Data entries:

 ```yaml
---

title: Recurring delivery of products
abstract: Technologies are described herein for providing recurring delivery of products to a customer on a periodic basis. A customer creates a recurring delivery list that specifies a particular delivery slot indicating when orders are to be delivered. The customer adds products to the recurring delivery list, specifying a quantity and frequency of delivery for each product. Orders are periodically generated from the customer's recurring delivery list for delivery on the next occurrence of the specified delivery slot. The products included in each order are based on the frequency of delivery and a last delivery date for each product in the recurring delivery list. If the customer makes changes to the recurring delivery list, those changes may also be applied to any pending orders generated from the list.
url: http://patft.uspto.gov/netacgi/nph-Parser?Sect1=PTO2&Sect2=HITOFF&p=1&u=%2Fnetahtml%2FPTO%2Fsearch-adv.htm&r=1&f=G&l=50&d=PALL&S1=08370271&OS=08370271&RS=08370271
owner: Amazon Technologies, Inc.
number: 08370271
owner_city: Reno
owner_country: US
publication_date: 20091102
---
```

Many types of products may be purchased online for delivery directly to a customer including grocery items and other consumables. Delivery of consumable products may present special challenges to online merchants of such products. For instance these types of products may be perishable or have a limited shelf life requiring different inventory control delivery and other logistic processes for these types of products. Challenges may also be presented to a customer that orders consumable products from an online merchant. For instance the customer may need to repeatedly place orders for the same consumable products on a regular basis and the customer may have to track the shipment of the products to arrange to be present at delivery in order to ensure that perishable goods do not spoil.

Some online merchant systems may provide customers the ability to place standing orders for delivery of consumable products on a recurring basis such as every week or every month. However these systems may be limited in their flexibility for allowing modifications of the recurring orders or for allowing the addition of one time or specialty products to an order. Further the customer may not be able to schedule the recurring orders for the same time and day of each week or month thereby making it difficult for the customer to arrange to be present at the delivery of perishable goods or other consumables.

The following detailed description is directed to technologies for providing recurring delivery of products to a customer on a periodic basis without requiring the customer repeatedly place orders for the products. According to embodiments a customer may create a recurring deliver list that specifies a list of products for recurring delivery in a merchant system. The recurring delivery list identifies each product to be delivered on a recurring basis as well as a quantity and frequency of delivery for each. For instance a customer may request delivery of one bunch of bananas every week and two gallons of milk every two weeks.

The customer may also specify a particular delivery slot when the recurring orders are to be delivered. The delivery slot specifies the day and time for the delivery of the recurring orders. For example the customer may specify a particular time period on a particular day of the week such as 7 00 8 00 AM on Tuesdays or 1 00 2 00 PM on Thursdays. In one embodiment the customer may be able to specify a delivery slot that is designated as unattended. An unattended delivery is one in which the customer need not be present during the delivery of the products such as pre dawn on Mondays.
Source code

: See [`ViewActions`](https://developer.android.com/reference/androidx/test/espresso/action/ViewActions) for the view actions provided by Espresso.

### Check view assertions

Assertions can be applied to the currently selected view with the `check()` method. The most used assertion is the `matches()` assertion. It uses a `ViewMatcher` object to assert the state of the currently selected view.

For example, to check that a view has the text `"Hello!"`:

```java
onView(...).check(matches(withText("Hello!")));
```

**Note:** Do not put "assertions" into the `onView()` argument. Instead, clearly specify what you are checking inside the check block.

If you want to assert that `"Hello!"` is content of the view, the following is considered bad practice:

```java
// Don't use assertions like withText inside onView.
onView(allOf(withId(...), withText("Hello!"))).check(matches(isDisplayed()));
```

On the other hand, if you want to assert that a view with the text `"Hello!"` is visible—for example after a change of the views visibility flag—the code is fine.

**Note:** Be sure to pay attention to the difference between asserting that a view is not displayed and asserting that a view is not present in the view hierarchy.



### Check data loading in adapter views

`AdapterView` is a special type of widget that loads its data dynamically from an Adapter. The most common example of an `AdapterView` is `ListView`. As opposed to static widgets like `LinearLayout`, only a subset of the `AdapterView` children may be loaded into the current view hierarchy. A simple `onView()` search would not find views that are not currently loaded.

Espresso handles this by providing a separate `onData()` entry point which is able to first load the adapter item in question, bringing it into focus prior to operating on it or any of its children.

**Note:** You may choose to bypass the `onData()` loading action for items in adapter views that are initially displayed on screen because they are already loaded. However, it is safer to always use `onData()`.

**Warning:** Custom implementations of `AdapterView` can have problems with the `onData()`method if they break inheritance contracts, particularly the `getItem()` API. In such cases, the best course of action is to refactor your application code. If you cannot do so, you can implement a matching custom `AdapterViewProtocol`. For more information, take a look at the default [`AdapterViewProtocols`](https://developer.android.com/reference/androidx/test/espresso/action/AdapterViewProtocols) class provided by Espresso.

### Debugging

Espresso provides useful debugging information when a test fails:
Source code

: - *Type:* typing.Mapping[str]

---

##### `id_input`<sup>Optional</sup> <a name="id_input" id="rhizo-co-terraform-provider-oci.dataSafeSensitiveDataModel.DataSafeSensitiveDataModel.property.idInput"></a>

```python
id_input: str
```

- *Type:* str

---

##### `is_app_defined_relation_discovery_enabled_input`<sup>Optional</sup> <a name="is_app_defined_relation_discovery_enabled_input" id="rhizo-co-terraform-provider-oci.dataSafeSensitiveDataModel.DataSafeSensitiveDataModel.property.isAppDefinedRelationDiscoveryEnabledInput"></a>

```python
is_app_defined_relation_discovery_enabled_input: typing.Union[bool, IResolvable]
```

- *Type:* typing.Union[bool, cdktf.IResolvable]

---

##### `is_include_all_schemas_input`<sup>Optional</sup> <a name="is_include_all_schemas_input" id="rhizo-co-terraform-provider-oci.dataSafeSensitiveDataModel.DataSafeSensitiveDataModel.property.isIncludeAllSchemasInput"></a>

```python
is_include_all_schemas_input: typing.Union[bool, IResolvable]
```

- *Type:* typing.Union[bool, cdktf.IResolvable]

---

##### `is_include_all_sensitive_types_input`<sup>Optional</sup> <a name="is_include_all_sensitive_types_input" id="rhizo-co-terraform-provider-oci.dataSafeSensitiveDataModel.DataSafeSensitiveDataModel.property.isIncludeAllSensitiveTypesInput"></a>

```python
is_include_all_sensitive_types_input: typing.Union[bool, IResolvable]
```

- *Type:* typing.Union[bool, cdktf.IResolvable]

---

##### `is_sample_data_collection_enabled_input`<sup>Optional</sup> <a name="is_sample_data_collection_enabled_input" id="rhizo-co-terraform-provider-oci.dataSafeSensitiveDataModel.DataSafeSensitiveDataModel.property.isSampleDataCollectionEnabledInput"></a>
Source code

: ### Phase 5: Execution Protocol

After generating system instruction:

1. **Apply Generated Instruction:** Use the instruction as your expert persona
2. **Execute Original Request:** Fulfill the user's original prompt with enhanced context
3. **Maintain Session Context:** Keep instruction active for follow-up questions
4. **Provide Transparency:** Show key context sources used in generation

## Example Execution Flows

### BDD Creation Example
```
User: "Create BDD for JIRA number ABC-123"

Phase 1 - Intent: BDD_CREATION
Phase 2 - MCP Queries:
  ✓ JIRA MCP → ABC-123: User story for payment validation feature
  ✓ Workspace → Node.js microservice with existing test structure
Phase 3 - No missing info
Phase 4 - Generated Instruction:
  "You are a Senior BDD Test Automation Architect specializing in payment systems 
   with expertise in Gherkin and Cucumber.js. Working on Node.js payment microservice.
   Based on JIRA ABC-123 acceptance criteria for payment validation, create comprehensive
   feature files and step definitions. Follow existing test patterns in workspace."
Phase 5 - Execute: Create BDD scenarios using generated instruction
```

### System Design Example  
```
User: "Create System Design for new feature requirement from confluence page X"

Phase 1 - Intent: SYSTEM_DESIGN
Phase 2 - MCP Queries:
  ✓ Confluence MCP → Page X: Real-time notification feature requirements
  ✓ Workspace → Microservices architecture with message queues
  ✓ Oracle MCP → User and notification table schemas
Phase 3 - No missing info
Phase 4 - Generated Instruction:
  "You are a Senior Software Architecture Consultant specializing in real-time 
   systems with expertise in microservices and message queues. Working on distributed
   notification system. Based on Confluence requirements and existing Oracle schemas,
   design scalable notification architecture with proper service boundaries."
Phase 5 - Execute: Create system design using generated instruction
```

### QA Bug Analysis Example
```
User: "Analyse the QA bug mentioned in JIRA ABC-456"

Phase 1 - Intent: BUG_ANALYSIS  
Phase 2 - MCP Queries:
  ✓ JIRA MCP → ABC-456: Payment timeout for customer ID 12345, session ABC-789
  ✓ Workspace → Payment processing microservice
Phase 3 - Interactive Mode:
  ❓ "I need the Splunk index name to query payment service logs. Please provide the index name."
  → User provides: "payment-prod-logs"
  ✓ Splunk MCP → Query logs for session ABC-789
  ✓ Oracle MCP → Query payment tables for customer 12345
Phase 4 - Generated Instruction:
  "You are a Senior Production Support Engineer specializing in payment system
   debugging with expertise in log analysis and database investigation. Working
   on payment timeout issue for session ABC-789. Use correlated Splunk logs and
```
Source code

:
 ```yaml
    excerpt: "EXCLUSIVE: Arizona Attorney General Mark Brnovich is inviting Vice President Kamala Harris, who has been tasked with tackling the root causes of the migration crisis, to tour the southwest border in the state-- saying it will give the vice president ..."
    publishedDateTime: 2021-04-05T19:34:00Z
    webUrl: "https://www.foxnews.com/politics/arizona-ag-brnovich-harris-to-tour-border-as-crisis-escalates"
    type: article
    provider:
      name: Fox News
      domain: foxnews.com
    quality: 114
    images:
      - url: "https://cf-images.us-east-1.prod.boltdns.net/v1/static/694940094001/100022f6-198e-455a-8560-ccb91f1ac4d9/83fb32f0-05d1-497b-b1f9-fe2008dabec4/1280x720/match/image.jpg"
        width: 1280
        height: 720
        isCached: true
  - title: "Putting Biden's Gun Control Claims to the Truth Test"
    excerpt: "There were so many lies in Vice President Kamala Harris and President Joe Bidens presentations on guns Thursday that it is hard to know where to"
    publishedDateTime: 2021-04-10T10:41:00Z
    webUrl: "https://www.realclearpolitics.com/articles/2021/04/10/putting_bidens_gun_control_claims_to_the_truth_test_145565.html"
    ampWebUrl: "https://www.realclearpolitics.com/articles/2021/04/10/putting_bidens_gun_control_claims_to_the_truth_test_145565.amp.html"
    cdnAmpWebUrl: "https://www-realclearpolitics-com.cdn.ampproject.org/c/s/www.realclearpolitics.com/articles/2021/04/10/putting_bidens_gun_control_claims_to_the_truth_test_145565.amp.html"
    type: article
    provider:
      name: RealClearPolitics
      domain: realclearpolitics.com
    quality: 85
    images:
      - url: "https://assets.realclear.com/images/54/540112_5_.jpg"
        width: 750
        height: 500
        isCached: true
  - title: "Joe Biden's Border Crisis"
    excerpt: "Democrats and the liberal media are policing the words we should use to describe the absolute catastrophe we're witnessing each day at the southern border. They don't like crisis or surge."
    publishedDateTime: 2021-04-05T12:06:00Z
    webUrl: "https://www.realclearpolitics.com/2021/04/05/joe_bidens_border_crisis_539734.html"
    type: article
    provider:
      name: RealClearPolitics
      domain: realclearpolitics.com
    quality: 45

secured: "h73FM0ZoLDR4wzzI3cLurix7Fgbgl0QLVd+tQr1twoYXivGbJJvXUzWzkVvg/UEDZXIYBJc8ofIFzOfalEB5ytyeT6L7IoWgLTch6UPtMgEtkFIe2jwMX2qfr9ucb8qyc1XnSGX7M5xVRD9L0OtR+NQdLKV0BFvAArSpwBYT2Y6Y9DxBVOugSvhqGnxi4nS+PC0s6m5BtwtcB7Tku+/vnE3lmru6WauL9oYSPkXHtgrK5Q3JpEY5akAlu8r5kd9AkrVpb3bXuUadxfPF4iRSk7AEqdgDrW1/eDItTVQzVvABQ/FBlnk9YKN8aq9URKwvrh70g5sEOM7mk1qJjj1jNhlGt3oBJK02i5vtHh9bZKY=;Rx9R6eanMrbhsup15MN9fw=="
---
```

WORK INSTRUCTIONS: Copy each line of the data that contains the word "arrange".

REPLY:
Many types of products may be purchased online for delivery directly to a customer including grocery items and other consumables. Delivery of consumable products may present special challenges to online merchants of such products. For instance these types of products may be perishable or have a limited shelf life requiring different inventory control delivery and other logistic processes for these types of products. Challenges may also be presented to a customer that orders consumable products from an online merchant. For instance the customer may need to repeatedly place orders for the same consumable products on a regular basis and the customer may have to track the shipment of the products to arrange to be present at delivery in order to ensure that perishable goods do not spoil.
Some online merchant systems may provide customers the ability to place standing orders for delivery of consumable products on a recurring basis such as every week or every month. However these systems may be limited in their flexibility for allowing modifications of the recurring orders or for allowing the addition of one time or specialty products to an order. Further the customer may not be able to schedule the recurring orders for the same time and day of each week or month thereby making it difficult for the customer to arrange to be present at the delivery of perishable goods or other consumables.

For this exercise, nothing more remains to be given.